一年24か月、その締めくくりとなる一大イベントだけに街は朝からお祭り騒ぎ。
「の、はずだったんだがなぁ。」
「この雪じゃ仕方ありませんね。」
大通りには朝から冒険者をはじめ多くの住民が溢れ最後の一週間を心行くまま楽しむはずが、まさかの大雪。

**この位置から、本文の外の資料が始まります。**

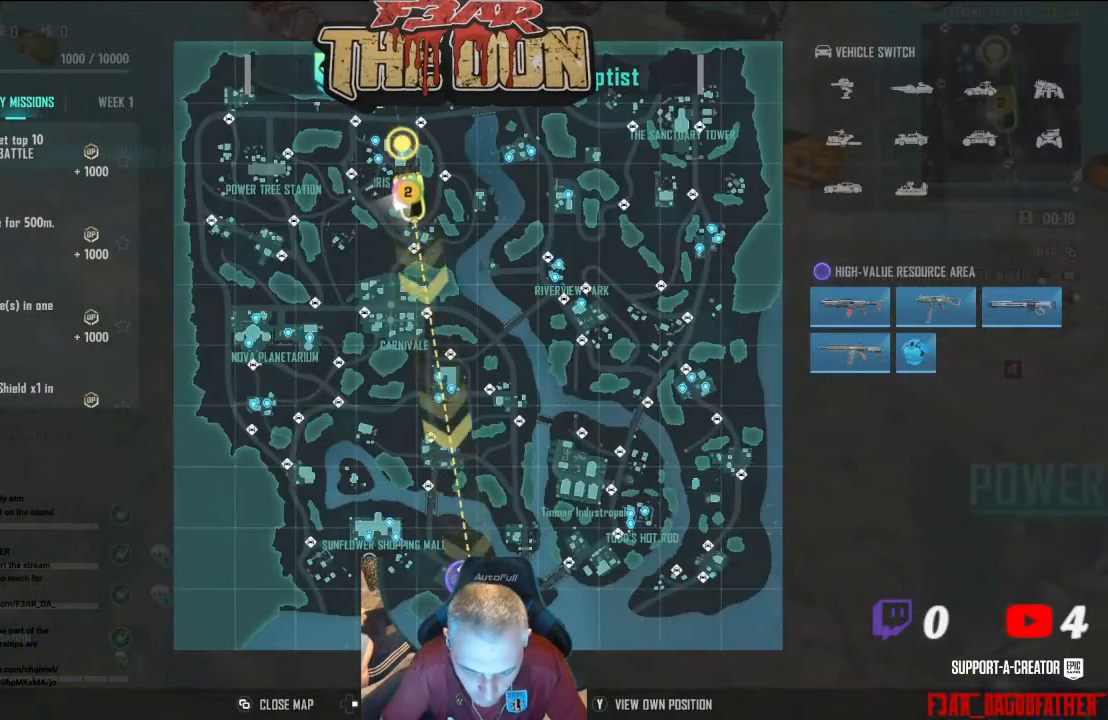
{"buttons": [], "left_stick": "center", "right_stick": "center", "events": [[167, "left_stick", "center"]]}
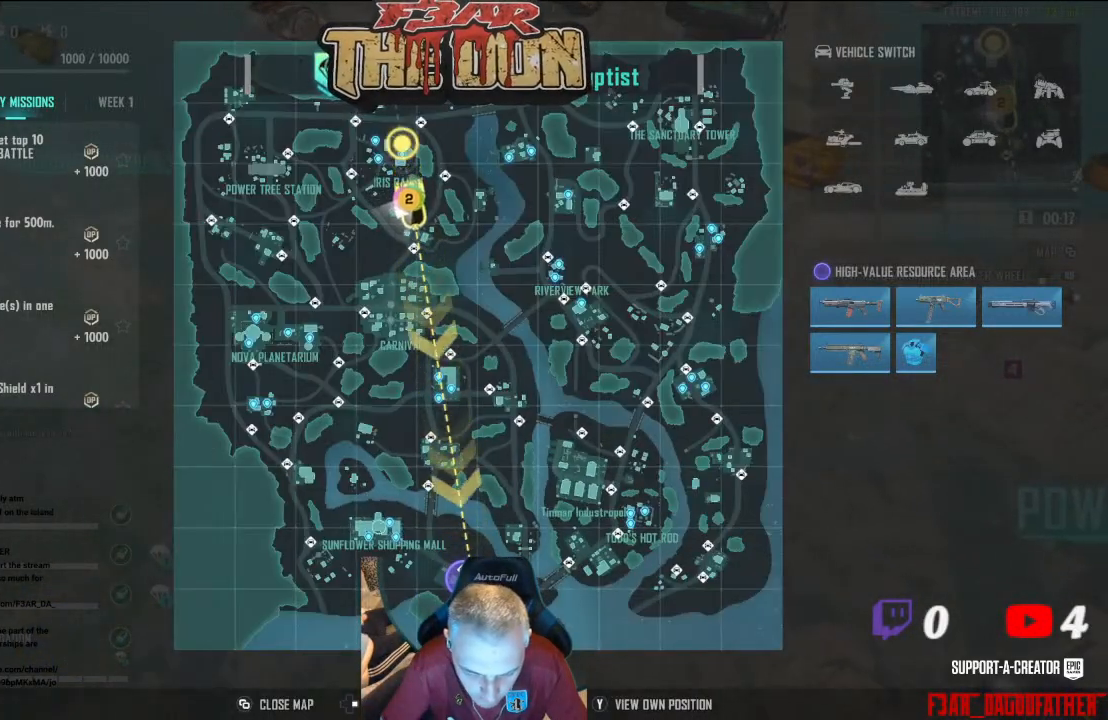
{"buttons": [], "left_stick": "center", "right_stick": "center", "events": []}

確かにこの冬は例年と違うと思っていたのだが、雪に始まり雪で折り返す感じになりそうだ。
エントランスから見えるだけでも中々の雪の量。
こりゃ早めに雪かきしないと前みたいに動けなくなりそうだ。
「とはいえ雪かき道具もあるし皆やる気に満ち溢れてるわよ。なんせ感謝祭だもの、ただの雪に邪魔されてたまるものですか。」
そんな俺達の横に防寒装備に身を固めたエリザがやって来た。
いつも使う武骨な得物の代わりに雪かき用のスコップを握っている。
「なるほどどおりで冒険者が気合十分なわけだ。」
「ただ酒にただ飯、それで燃えない冒険者はいないわよ。さっきギルドを通じて全冒険者に通達が行ったから昼ぐらいには除雪できると思うわ。」
「そりゃ楽しみだ。」
感謝祭。
一年の締めくくりを祝うお祭りだが、その期間は飲み食い全て無料。
無料といっても費用は街が持ってくれるという感じなので、売る方もがぜん気合が違う。
客は自分の財布を気にすることなく飲み食いしてくれるので、売れば売るほど利益が出る。
それで燃えない商売人がいるだろうか、いやいない。
「そういう事だからシロウも頑張ってね。」
「別に俺が頑張る事は何もないんだが?感謝祭期間は仕事もしないし、のんびりゆっくり楽しませてもらう。」
「ふふ、そうだといいんだけど。それじゃあ行ってきます!」
「いってらっしゃいませエリザ様。」
気合十分な感じでエリザが出発する。
その後姿はまるで除雪機の様。
進む度に左右に雪が飛び散って進んだ後には綺麗な道が出来上がる。
しまった、出発前にエントランス全体を除雪してもらえばよかった。
「一体何が起きるんだ?」
「さぁ・・・。」
「ま、今日から楽しい感謝祭。子供たちにとっても初めてのイベントだからな、精一杯楽しむとしよう。」
ひとまず目の前の雪を見なかったことにして中に戻り、食堂で少し軽めの朝食を作る。
折角美味しい物がたくさん食べられるのに今からお腹を膨らますのは勿体ない。
感謝祭の期間はグレイス達にも基本休んでもらうようにしているので各々思い思いに楽しんでくれるはずだ。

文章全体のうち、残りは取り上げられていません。